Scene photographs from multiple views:
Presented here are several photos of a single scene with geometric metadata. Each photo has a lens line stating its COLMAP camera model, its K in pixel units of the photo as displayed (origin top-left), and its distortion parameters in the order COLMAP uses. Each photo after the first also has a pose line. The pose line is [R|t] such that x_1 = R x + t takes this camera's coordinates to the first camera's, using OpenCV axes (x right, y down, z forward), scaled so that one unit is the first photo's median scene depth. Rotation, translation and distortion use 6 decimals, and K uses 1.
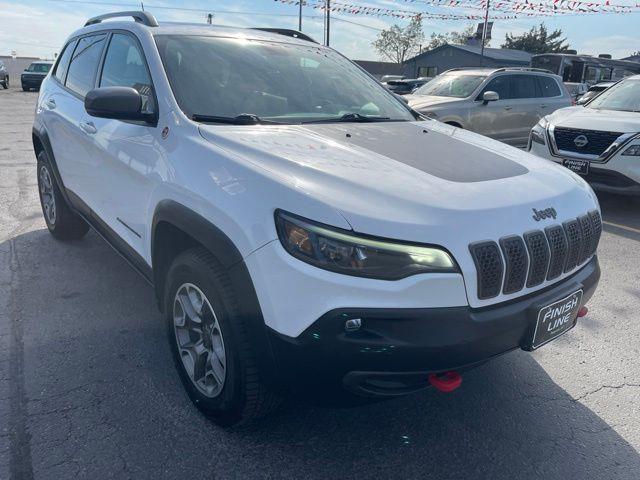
lens RADIAL K [[478.5, 0, 322.1], [0, 478.5, 244.5], [0, 0, 1]] dist [0.066891, -0.074139]
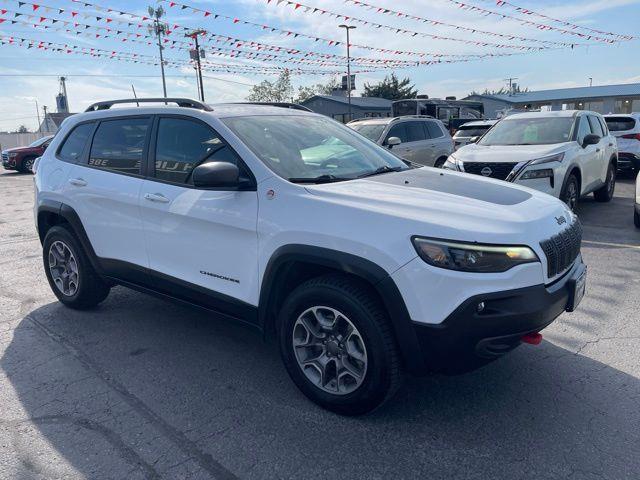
lens RADIAL K [[478.4, 0, 319.2], [0, 478.4, 244.3], [0, 0, 1]] dist [0.071849, -0.097585]
pose [[0.966478, -0.124040, 0.224800, -0.114768], [0.145246, 0.986129, -0.080326, 0.004374], [-0.211718, 0.110284, 0.971089, -0.055104]]
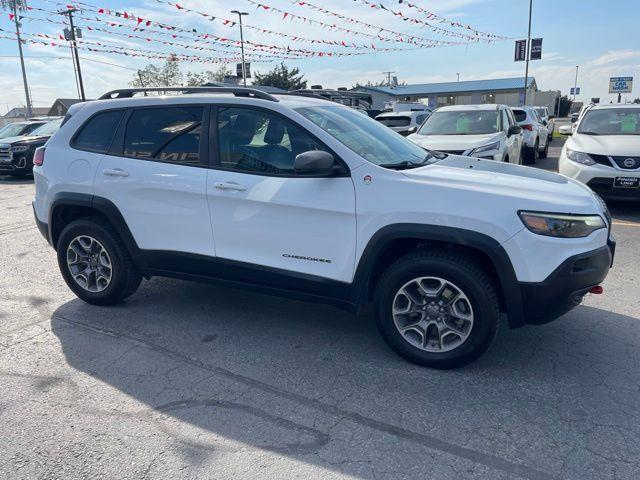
lens RADIAL K [[478.5, 0, 322.1], [0, 478.5, 244.5], [0, 0, 1]] dist [0.066891, -0.074139]
pose [[0.883780, -0.176260, 0.433435, -0.247035], [0.204548, 0.978670, -0.019093, -0.010818], [-0.420825, 0.105532, 0.900983, -0.041192]]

### WHAT THIS TASK INVOLVES
Count how many lines of the listing above contain the string "lens", with case taken into account. Reply with the number only.

### RESPONSE TO THIS TASK
4